La posizione “assolutrice” di oggi, al contrario, non è più giustificata, perché nel frattempo vi sono stati i pronunciamenti di Humanae Vitae e di Veritatis Splendor, che ha confermato l’enciclica di Paolo VI e ne ha dato un ulteriore approfondimento. Per questo, la modalità con cui il Testo Base (della Pontificia Accademia della Vita, notoriamente non sfavorevole alla contraccezione e alla fecondazione artificiale, seppure omologa, pubblicato lo scorso anno) si proponeva di reinterpretare HV, va in realtà contro il senso di quest’ultima, perché nega l’oggetto intenzionale della contraccezione; ed ancor più si oppone frontalmente a VS, che appare come il vero obiettivo finito nel mirino del “nuovo paradigma”.
Mons. Melina vedeva nel TB una sopravvalutazione della coscienza, che da semplice riflessione sul giudizio della ragion pratica, è divenuta coestensiva alla persona stessa, trasformandola in un «soggetto senza corpo». Questo modo di intendere la coscienza esaurisce la realtà morale, perdendo così il dinamismo dell’azione morale, ed impedisce che possa esservi la possibilità che qualcosa di esterno istruisca e illumini la coscienza stessa. Non si dà, in questo modo, verità se non all’interno della coscienza stessa, esito in ambito morale del soggettivismo contemporaneo.
Un altro elemento evidente nel Testo Base, era costituito dal cambiamento del linguaggio proprio della morale.
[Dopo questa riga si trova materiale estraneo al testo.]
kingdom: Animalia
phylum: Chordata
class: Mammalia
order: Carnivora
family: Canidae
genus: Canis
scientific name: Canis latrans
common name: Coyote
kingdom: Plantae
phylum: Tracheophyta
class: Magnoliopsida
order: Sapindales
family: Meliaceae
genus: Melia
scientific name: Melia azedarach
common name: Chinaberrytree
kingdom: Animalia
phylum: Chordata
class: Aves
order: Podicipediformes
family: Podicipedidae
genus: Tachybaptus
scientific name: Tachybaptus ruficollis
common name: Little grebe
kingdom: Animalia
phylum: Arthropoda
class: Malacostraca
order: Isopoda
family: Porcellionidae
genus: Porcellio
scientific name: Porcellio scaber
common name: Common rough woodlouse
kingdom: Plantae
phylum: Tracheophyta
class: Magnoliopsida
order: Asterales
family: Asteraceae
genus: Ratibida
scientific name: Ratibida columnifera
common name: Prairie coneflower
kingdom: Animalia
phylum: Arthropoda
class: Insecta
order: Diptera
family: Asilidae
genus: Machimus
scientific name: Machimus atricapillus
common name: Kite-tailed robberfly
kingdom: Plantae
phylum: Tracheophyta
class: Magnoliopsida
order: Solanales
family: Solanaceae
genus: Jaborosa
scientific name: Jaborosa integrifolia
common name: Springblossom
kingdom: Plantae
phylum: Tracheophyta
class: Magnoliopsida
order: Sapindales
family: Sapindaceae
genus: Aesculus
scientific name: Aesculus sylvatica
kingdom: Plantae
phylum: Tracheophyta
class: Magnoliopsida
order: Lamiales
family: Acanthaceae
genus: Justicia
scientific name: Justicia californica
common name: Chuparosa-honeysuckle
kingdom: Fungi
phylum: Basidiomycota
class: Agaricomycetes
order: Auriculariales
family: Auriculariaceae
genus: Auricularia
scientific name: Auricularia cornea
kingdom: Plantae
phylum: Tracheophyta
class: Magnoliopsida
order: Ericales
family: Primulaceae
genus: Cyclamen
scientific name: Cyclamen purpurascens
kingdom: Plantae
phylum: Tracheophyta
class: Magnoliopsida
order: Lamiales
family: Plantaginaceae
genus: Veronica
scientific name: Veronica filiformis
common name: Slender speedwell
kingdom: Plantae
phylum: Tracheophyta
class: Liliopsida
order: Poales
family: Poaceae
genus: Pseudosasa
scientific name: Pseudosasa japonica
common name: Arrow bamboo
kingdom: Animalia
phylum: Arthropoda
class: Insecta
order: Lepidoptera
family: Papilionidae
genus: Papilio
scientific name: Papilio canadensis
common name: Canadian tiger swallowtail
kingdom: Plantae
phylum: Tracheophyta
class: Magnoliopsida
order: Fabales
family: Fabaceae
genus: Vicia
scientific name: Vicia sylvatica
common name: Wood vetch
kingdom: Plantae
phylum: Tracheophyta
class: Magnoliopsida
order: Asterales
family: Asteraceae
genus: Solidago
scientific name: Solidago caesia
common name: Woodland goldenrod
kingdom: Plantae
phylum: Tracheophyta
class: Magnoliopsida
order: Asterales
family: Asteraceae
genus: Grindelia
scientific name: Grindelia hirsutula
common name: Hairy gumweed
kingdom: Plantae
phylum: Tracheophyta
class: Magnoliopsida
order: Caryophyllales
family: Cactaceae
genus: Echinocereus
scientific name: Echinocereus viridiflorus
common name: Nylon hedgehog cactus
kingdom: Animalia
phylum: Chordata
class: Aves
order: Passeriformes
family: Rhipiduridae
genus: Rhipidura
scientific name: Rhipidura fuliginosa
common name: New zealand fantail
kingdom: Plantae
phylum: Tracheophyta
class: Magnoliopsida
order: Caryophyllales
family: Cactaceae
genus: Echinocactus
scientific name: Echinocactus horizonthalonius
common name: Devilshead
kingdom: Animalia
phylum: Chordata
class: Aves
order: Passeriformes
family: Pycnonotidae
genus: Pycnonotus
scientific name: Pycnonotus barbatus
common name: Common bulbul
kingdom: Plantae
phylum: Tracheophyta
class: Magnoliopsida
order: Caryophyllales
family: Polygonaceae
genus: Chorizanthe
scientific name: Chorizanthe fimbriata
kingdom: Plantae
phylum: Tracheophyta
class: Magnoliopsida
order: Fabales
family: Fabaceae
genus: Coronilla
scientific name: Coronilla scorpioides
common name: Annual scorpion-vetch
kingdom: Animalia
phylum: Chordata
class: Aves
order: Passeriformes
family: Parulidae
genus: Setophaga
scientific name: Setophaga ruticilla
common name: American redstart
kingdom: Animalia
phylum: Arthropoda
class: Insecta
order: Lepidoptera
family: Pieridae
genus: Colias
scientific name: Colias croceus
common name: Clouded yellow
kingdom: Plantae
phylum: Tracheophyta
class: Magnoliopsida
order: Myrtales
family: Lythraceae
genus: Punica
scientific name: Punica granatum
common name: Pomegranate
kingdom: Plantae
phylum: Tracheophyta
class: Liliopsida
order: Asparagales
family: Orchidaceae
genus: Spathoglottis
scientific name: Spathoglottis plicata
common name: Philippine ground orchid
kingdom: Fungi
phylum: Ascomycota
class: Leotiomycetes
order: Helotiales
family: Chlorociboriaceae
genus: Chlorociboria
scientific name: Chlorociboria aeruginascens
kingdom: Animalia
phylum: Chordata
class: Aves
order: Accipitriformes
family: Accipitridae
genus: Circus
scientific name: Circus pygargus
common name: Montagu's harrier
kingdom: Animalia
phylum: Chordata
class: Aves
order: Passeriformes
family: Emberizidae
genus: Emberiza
Svaniscono i termini di bene, male, peccato, per far spazio ad espressioni equivoche, come “mentalità contraccettiva” o “bene come ideale”. L’enfasi sulla mentalità permette di evitare di parlare di atti moralmente cattivi. È per questo che si è arrivati all’assurdo di valutare come sbagliata la fecondazione artificiale eterologa, ammettendo invece la liceità di quella omologa; una soluzione che però è basata sul nulla, lasciando solo al fattore tempo di condurre alla conclusione della liceità anche dell’eterologa. Il “nuovo paradigma” non lascia così più nulla che sia normativo, proprio perché esclude la possibilità di fondare il discorso etico sul bene e sul male, lasciando che una non ben intesa misericordia finisca per escludere l’idea stessa del peccato.
Sono convinto che la strada giusta per le controversie teologiche e morali sia quella operata a suo tempo dalla “Dominus Iesus” del 2000, ossia il mettere al centro Cristo, e superare la divisione con cui i media dipingono ogni cosa, ossia liberalismo e conservazione. Il primo privilegia la libertà, la persona sulla verità, il secondo fa viceversa dipendere le scelte dalla verità oggettiva. Riuscire a mantenere una unione tra due realtà opposte, come Dio e l’uomo, il kerigma e il dogma, la storia e l’eternità, la verità ontologica e la verità dell’amore storicamente incarnata, la fede personale e comunitaria non è un compito facile, ma va compiuto, senza snobismo storico, direbbe C.S. Lewis.
Grazie Prof, comunque per i suoi spunti, sempre stimolanti e ricchi!